One of the most often asked questions of AI researchers is will we see AGI realized within our lifetimes. Opinions on this vary widely with some saying we’re just a few years away, others believing that we are hundreds of years away, and yet others think we’ll never achieve AGI. Dr. Goertzel is of the opinion that we have between five and twenty years to achieve human-level AGI, with less than three years after that achieving super-human level AGI. In fact he believes his company “can fairly likely get to human-level AGI in 5-7 years if we can accumulate reasonable funding into our TrueAGI project, which is based on OpenCog Hyperon, the new version of the OpenCog AGI architecture we’re building now.”.
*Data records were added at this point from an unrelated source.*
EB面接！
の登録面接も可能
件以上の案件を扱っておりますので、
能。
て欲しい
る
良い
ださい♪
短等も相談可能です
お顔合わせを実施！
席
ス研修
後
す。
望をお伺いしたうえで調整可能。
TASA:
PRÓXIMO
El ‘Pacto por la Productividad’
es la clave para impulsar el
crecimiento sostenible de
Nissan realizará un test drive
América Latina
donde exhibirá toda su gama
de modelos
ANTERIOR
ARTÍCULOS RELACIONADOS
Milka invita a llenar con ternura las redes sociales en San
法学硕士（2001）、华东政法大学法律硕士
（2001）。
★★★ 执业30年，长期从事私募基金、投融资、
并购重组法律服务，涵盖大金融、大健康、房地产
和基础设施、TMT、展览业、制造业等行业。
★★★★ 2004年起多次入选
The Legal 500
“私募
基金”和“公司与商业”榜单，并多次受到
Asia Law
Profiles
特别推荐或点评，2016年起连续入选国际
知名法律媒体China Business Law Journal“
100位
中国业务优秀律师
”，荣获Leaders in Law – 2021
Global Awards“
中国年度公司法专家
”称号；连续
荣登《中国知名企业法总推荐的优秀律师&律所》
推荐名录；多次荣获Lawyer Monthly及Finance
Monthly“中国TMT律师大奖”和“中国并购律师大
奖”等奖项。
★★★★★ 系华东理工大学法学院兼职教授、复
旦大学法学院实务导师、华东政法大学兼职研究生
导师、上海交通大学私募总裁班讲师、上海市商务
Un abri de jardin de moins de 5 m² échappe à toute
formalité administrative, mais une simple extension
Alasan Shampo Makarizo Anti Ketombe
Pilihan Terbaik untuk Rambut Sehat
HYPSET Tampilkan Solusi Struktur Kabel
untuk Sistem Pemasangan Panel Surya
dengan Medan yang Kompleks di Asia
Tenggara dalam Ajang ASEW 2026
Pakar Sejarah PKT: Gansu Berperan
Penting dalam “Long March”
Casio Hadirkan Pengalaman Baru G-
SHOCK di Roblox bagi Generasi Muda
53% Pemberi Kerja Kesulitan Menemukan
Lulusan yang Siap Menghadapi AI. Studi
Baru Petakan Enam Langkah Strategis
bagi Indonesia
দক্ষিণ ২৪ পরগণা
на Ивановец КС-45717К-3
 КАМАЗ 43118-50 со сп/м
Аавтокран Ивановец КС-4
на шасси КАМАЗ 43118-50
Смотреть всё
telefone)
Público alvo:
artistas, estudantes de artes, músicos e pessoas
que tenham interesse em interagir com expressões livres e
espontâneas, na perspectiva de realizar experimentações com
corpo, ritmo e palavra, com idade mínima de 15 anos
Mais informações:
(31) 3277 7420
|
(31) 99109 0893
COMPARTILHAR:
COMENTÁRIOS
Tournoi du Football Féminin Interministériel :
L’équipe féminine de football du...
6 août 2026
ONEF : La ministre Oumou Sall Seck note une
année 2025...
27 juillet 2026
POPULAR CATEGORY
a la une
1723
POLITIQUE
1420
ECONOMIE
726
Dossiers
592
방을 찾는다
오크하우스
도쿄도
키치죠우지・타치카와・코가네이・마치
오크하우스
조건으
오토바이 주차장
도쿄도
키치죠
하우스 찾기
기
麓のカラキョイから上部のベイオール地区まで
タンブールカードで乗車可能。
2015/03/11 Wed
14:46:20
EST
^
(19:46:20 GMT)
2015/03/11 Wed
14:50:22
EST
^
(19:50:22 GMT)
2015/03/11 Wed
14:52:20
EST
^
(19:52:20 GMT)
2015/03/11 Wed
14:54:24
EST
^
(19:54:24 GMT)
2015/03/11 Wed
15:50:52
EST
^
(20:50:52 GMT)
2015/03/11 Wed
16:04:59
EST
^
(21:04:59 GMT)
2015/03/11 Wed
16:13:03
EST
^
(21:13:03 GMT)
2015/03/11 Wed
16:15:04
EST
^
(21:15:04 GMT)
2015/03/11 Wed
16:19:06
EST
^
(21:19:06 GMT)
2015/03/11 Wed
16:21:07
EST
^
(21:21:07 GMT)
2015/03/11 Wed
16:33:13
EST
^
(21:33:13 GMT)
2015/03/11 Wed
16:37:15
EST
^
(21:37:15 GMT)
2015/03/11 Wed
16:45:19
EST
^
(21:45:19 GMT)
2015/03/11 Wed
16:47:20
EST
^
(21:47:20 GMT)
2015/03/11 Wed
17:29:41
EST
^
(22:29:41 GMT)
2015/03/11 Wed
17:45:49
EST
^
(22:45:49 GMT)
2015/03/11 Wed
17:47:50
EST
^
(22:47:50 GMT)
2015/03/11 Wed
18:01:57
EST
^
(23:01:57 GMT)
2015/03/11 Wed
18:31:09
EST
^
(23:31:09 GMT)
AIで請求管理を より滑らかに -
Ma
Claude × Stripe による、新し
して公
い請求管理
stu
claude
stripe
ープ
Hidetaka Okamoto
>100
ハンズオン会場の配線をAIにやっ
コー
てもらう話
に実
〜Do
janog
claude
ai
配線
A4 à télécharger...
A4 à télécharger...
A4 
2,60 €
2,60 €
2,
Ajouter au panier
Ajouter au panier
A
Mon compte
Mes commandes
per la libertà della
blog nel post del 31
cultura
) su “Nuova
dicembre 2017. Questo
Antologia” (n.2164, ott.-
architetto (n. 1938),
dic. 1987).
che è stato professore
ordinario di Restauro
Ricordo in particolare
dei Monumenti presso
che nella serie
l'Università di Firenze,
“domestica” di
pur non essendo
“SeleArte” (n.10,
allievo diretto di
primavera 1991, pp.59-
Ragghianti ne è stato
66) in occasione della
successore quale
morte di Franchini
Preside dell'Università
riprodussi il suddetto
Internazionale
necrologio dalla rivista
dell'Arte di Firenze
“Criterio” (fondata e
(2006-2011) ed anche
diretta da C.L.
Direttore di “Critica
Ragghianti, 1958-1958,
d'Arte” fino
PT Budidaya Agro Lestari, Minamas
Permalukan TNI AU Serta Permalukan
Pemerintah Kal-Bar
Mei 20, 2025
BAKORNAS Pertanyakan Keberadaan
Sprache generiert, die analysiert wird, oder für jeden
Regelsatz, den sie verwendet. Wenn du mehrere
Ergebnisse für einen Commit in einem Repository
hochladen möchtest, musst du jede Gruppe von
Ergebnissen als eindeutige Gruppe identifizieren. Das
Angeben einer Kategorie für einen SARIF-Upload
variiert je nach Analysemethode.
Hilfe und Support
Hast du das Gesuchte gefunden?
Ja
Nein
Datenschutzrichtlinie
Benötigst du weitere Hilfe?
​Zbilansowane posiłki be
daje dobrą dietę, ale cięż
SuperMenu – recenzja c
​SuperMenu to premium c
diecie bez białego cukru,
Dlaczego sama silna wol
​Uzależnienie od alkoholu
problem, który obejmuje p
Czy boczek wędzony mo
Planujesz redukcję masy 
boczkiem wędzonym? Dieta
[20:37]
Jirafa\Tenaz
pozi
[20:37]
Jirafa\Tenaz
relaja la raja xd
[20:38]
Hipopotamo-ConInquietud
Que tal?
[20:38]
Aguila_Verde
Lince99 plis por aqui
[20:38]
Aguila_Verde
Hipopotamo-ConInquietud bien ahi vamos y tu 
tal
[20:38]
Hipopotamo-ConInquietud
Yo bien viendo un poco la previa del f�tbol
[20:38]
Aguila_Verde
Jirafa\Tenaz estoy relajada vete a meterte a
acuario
When asked about the more conservative or pessimistic views of other AI researchers, Dr. Goertzel states that, “they want to believe that human cognition is more special and elusive than it actually is.” To those who state that superhuman AGI is scary or potentially harmful to the human race, Dr. Goertzel states that “… these reactions are probably going to look very silly to people a few decades from now as they go about their lives which have been made tremendously easy and happy and fascinating compared to 2020 reality, via the wide rollout of advanced AGI systems to handle manufacturing, service, and all the other practical jobs that humans now spend their time doing.”

Of course AGI is not the only pursuit when it comes to AI. In addition to AGI, Dr. Goertzel is looking forward to the emergence of graph-processing and ideally hypergraph-processing chips. He thinks that putting graph transformations on the chip will do for both AGI and functional programming the same thing that GPUs did for deep neural nets. It has the potential to make complex scalable work far less costly and more tractable.

Dr. Goertzel thinks that the push from narrow AI toward AGI is likely going to be a very international effort. While no one really has the answer about if or when AGI will happen, there are certainly those like Dr. Goertzel working to make it happen in our lifetimes.